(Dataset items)
-.-.-

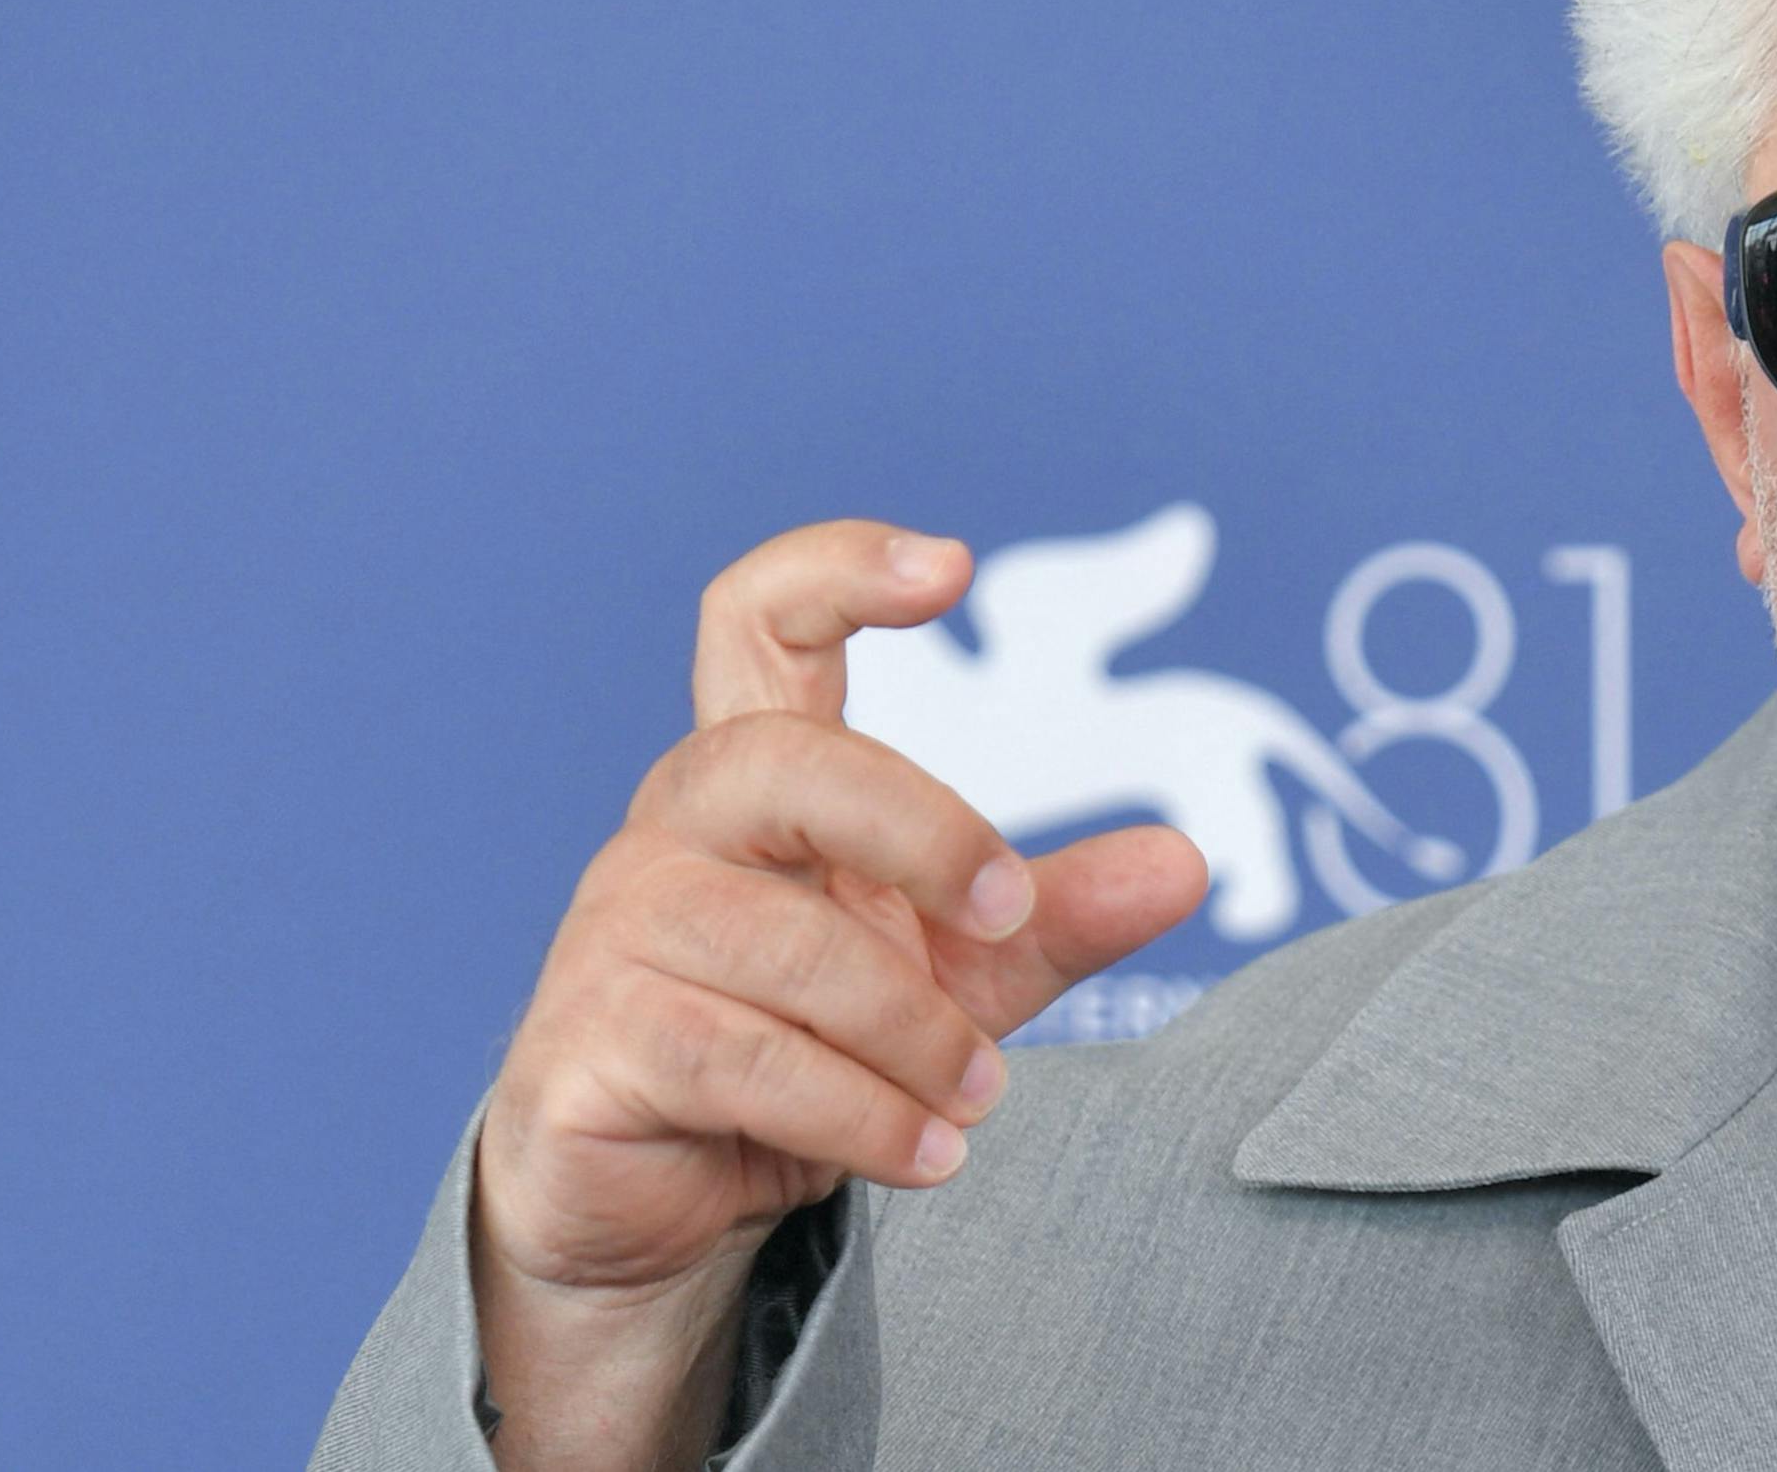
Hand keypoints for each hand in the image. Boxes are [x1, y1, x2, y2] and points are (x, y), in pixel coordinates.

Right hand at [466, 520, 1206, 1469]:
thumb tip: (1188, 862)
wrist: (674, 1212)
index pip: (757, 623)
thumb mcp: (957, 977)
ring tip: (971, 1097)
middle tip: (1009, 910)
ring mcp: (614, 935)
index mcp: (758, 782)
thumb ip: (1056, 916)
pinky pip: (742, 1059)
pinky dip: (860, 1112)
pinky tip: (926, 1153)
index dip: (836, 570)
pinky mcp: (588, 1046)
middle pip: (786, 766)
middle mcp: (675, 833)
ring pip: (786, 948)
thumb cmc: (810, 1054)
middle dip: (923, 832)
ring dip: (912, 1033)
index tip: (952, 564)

-.-.-

● What you need to do
Set down the records in full and exactly. Do not carry over any image.

● Solution
Hand keypoints for each hand in the image. Boxes are [x1, y1, x2, y2] and points are (x, y), in pixel coordinates.

Right hand at [466, 520, 1206, 1469]:
thumb tip: (1188, 862)
wrist: (674, 1212)
index pip: (757, 623)
thumb mcp: (957, 977)
ring tip: (971, 1097)
middle tip: (1009, 910)
ring mcp: (614, 935)
index mcp: (758, 782)
thumb ip: (1056, 916)
pinky pip: (742, 1059)
pinky dip: (860, 1112)
pinky tip: (926, 1153)
index dip: (836, 570)
pinky mcp: (588, 1046)
middle pip: (786, 766)
middle mcp: (675, 833)
ring pip: (786, 948)
thumb cmc: (810, 1054)
middle dip: (923, 832)
ring dip: (912, 1033)
index tip: (952, 564)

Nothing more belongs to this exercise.